_SUPPLIED TEXT_:
** BEGIN **

Finally, we can save the images as a sequence of .tif files, which are easier to play with. 

## 3 Image labels

The image labels (numbers) are saved as `uint32` in the .raw file. When reading the .raw file using `np.fromfile` with `dtype=uint16`, the `uint32` number is represented as two `uint16` numbers. 

For example, in the sample images below, the label of the first image is `a = 60639`. When represented as two `uint16` numbers, it's `b = [60638, 0]`. To make image labels consistent with numbers in stagePosition.txt file, I use `a = b[0] + b[1] * 2 ** 16 + 1` to convert the two `uint16` to one `uint32`. 

**NOTE:** since I only have one data point now, I am not totally sure that this conversion is correct for all the images. Verify the relation when more data are available.

** END **

_RECORD EXTRACTS_:
** BEGIN **

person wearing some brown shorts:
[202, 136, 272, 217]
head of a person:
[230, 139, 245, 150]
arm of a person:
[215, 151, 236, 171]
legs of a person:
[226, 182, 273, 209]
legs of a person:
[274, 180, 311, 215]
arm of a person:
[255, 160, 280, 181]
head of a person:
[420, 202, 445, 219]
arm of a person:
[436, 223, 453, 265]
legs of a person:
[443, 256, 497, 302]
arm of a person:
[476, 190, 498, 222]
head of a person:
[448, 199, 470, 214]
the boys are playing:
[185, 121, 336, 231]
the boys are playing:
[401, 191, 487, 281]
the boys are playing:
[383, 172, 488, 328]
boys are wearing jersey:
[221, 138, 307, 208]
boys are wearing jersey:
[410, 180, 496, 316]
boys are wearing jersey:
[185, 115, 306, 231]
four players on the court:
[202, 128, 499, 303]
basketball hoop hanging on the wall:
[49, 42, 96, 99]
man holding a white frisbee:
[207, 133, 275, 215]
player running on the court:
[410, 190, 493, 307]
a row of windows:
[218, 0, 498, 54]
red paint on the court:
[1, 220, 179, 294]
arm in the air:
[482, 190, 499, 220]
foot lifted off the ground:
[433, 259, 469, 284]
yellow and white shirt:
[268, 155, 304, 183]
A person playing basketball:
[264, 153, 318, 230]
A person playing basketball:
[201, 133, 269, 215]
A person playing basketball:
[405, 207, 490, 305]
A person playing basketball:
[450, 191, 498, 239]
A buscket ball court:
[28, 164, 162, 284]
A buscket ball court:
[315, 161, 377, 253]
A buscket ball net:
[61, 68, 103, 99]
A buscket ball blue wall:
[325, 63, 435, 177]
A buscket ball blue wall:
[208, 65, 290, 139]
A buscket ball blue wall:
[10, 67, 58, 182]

** END **

_THE EXERCISE_:
Please answer these questions about the image-label text, one answer per line:
1. As what sequence of files can the images be saved?
2. In what data type are the image labels stored in the .raw file?
3. What formula converts the two `uint16` numbers into one `uint32`?

_EXPECTED ANSWER_:
1. A sequence of .tif files.
2. `uint32`.
3. `a = b[0] + b[1] * 2 ** 16 + 1`